With re:Invent dominating the airwaves this week, Amazon's announcements will understandably garner the spotlight. But behind the scenes, some of the most significant announcements may crop up from the ecosystem that is building on the AWS cloud. We had a chance in the past few weeks to get acquainted with a couple of them that just emerged from stealth: Rockset, a search-oriented serverless database that exposes variably structured data as SQL; and Yotascale, a tool that integrates machine learning into cloud ops tools like Amazon CloudWatch or third-party offerings like DataDog or NewRelic.

Also: How Amazon's DeepLens seeks to rewire the old web with new AI

They provide good examples of how the cloud offers the opportunity to rethink how to design software. Rockset, cofounded by a Facebook alum who built the social graph, is a cloud-based search-based analytic database.

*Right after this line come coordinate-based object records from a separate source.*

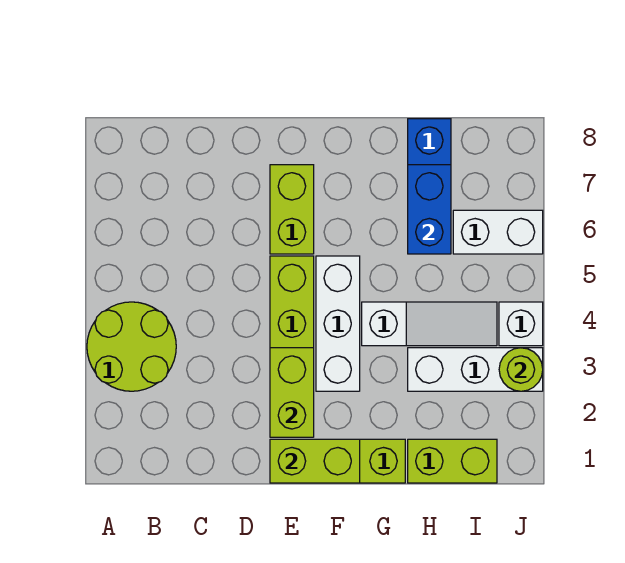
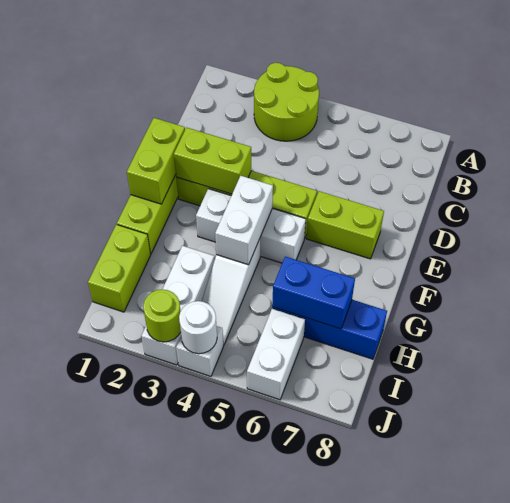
none -> white 1x2 brick [215,176,273,265]
none -> white 1x1 round brick [179,301,217,354]

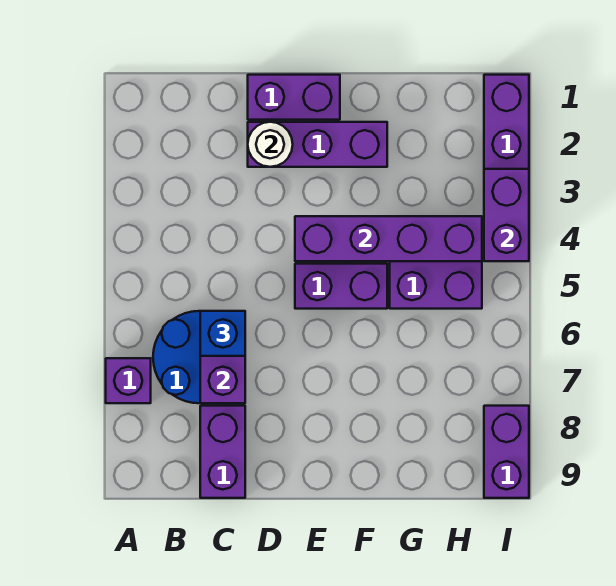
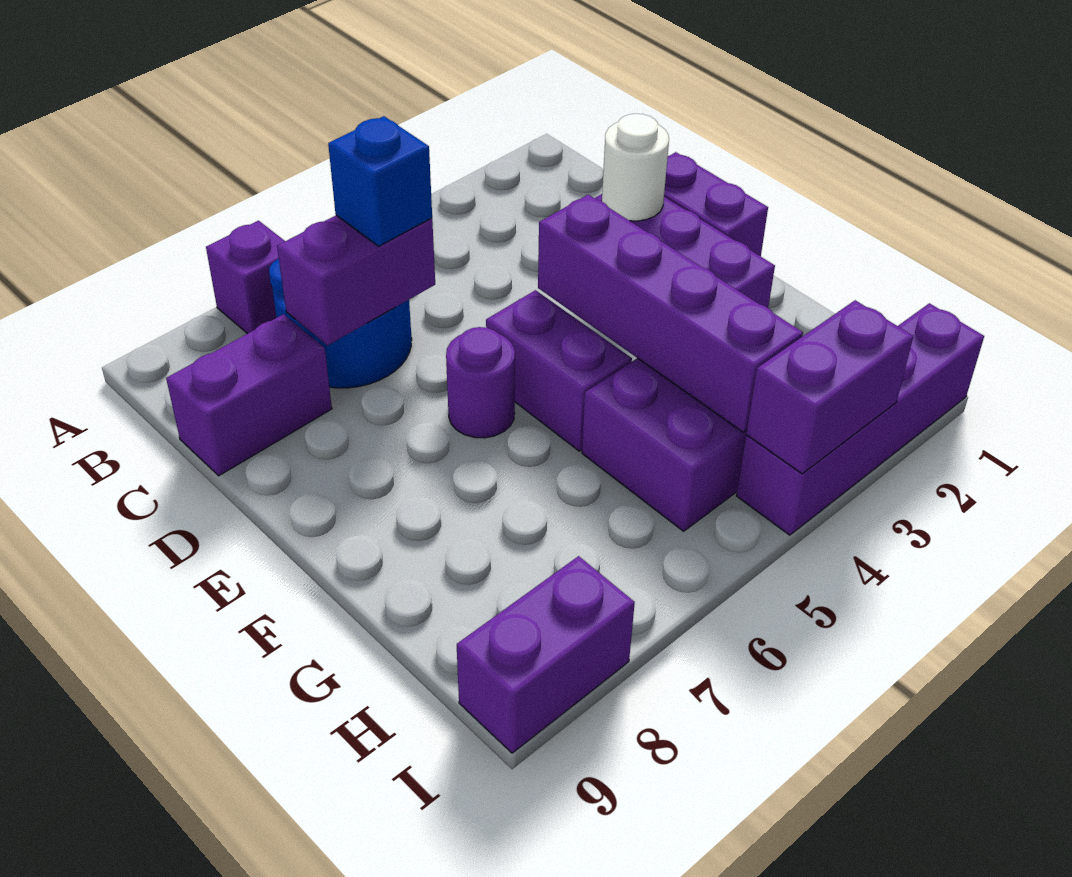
none -> purple 1x1 round brick [446,327,515,438]

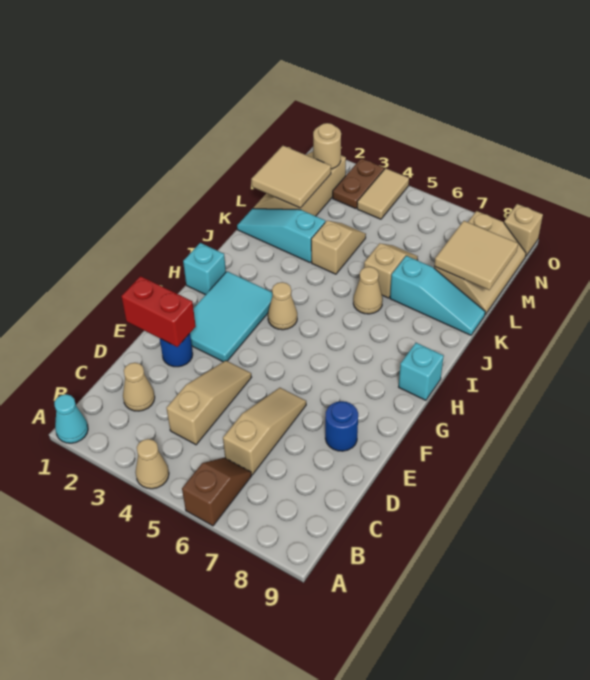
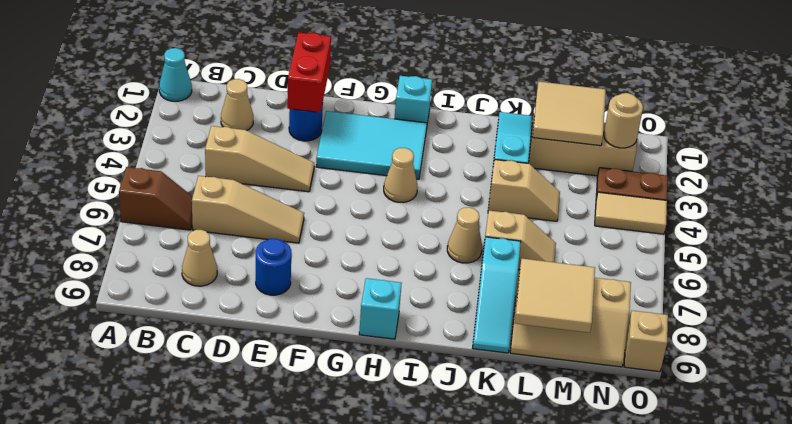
tan 1x1 cone [136,439,169,489] -> tan 1x1 cone moved to [182,230,217,286]

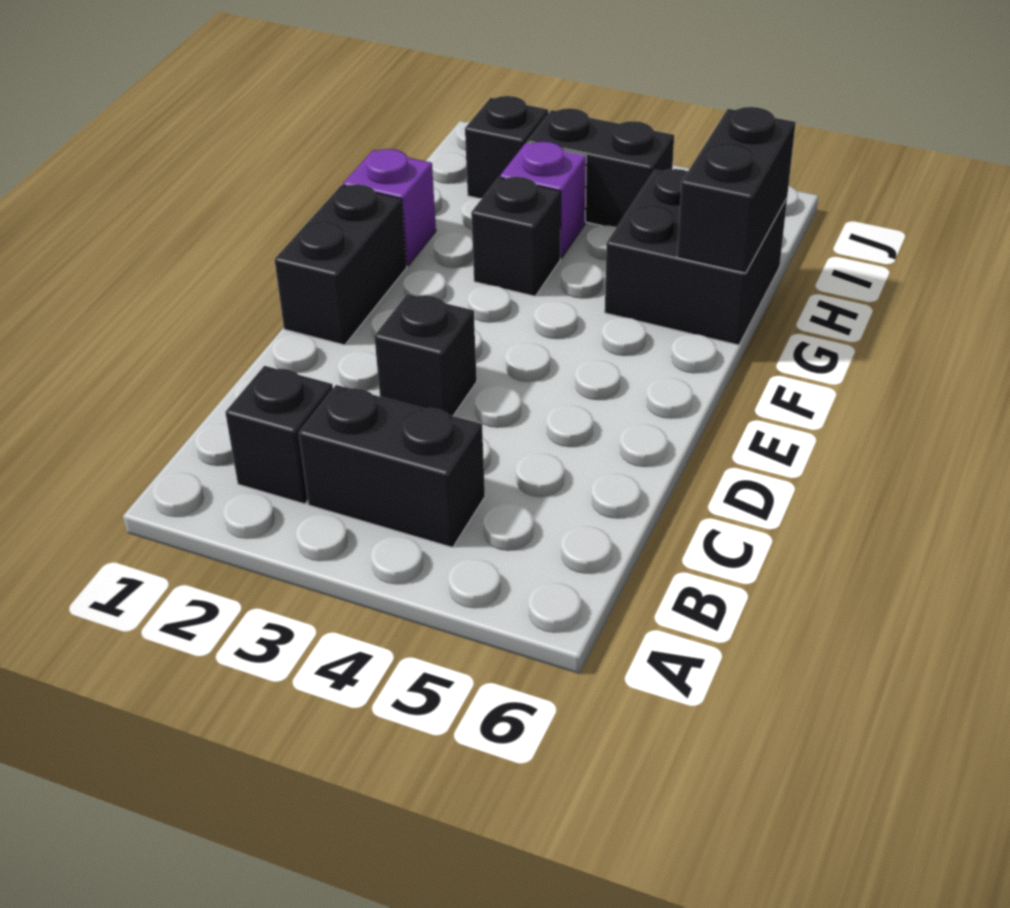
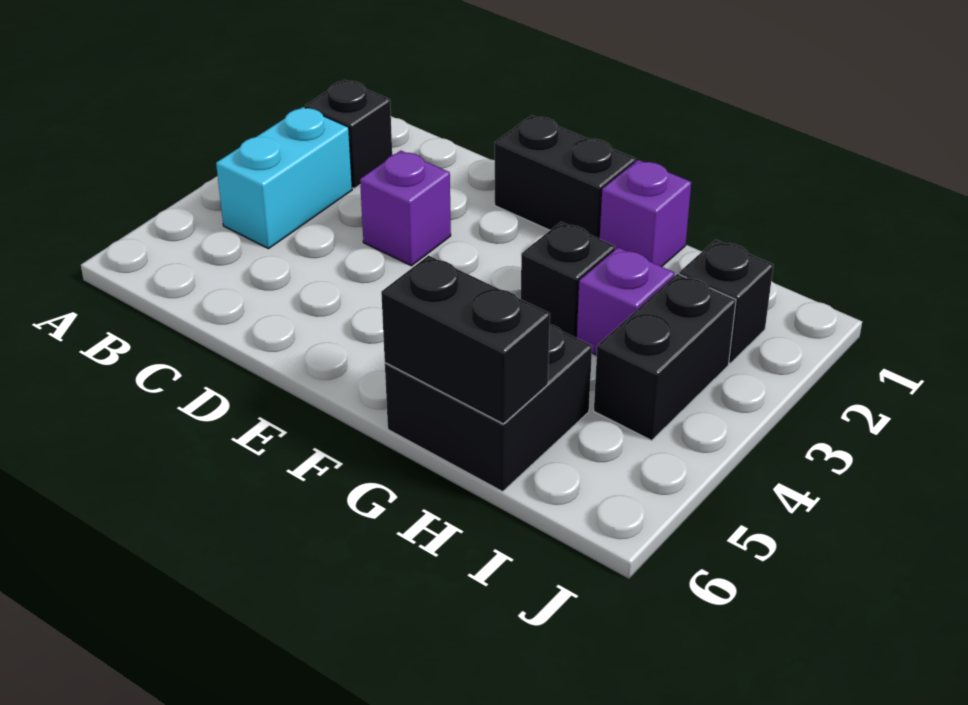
black 1x2 brick [299,385,485,547] -> cyan 1x2 brick [216,107,352,249]
black 1x1 brick [374,294,477,416] -> purple 1x1 brick [360,151,451,266]

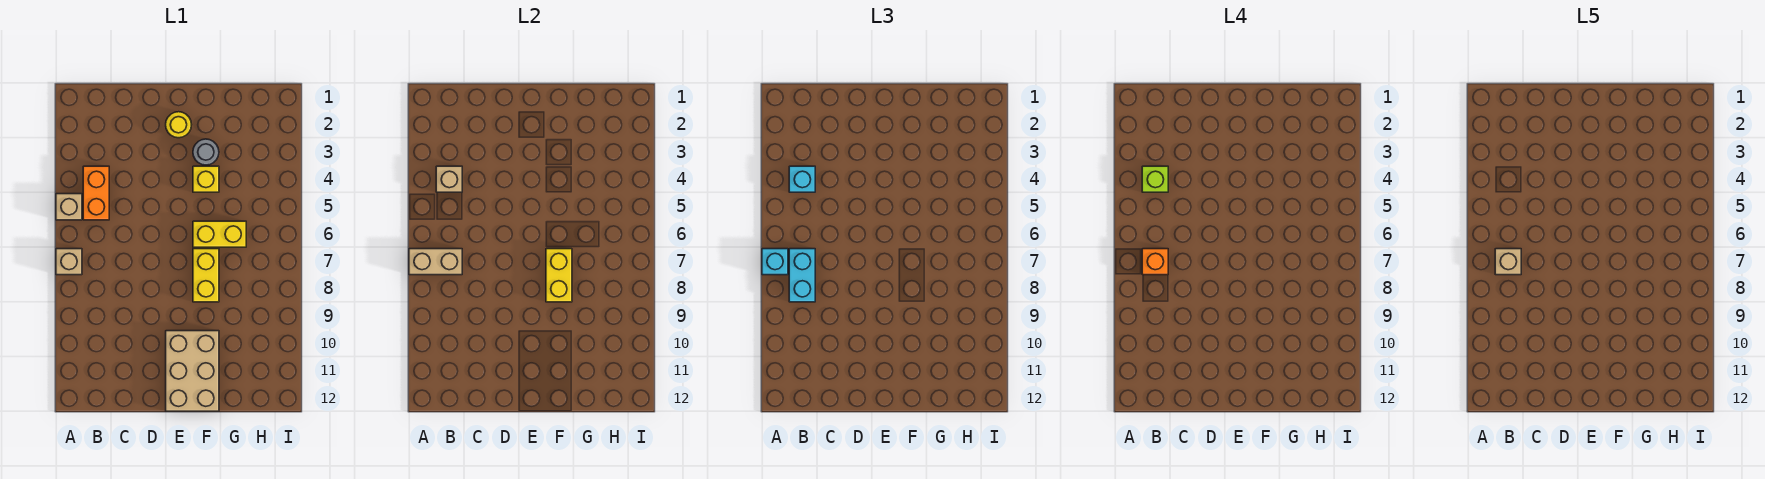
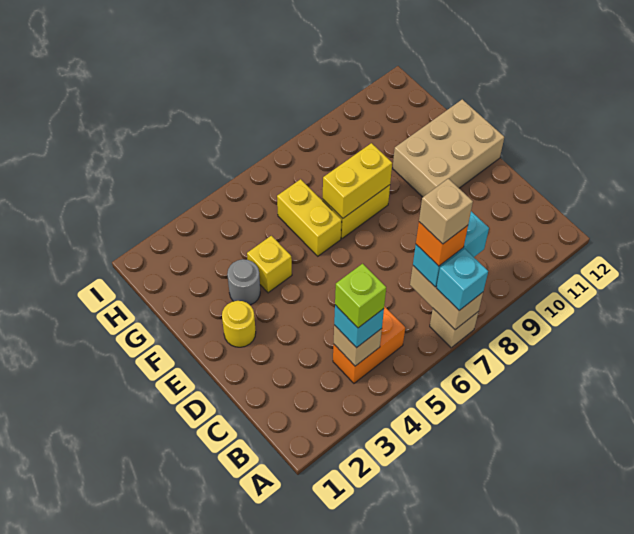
tan 1x1 brick [56,194,82,220] -> none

It operates directly on raw data in JSON, XML, CSV, and Parquet and makes it queryable through SQL or Python, Java, or JavaScript through APIs. In essence, it is built like a NoSQL database, but operates like SQL. Like NoSQL databases, developers don't have to design a schema, but like SQL databases, you don't have to denormalize data, and you can use ordinary SQL syntax and conduct operations like joins.

It follows in the footsteps of Elasticsearch, which rethought the search index for a world of scale-out big data clusters. Rockset takes the next step by natively architecting a search-based analytics database on cloud storage and serverless architecture. It differentiates from Elasticsearch by targeting the large base of SQL developers.

Rockset characterizes its schema as a "relational document model," and claims the term is not a contradiction. That's due to the way that Rockset decomposes and automatically indexes data. There are parallels with Azure Cosmos DB in the automation and flexibility of indexing. As Rockset ingests data, it decomposes it to a series of key-value entities that are stored in the underling open source RocksDB key-value engine -- so we know how the database got its name (and how it differentiates from Elasticsearch, which uses Lucene). It then introspects the values to determine the data type, and then indexes accordingly. You can guide the process along by specifying what type of values you're looking to analyze, and can selectively mask or bypass specific fields, and set data retention periods.

Also: The big data odyssey of SQL Server 2019, and more data and AI news from Microsoft Ignite

The generous indexing schemes of Rockset, like Cosmos DB, is based on the design assumption that cloud-based storage is cheap, abundant, and readily scaled. The automated indexing is key to another differentiator of Rockset: the data is made queryable without the need for building data transformation pipelines or conducting data preparation.

As Amazon partner, Rockset is designed to work off data stored in S3 buckets and works with Amazon's Identity and access management tooling. It is targeting customer 360, IoT, and cybersecurity use cases.

Yotascale is also making its debut at re:Invent this week. It picks up where your systems and application management tools leave off, by adding a layer of machine learning to detect and predict cost and usage trends. It bills itself as an "autonomous cloud operations" tool that is used for managing and optimizing performance. It ingests cloud provider data covering cost, utilization, inventory, logs, and containers, and correlates with third-party performance, memory, and application configuration data.

The company doesn't claim to be the only systems management player to apply machine learning -- its differentiator is that it can synthesize the big picture from multiple sources. So, it takes in metrics from AWS CloudWatch, or third-party DataDog or NewRelic that show context in the applications, or configuration management tools like Chef or Puppet that tell you the last time that the software was patched or updated on the servers.

At this point, Yotascale is not a tool that provides lights-out operation of your cloud implementation. Instead, it focuses on cloud spending, anomaly detection, and provides recommendations for improving resource allocation and reducing cloud spend. It automatically tags cloud infrastructure to provide visibility. It picks up where cloud reporting tools leave off by providing recommendations. On the roadmap, Yotascale is planning to add predictive capacity planning, which will let you project out 3-6 months ahead to predict the amount of resource you will need based on past history or specific scenarios, especially for businesses that have seasonal variations.

There will be many more such startup stories in Vegas this week.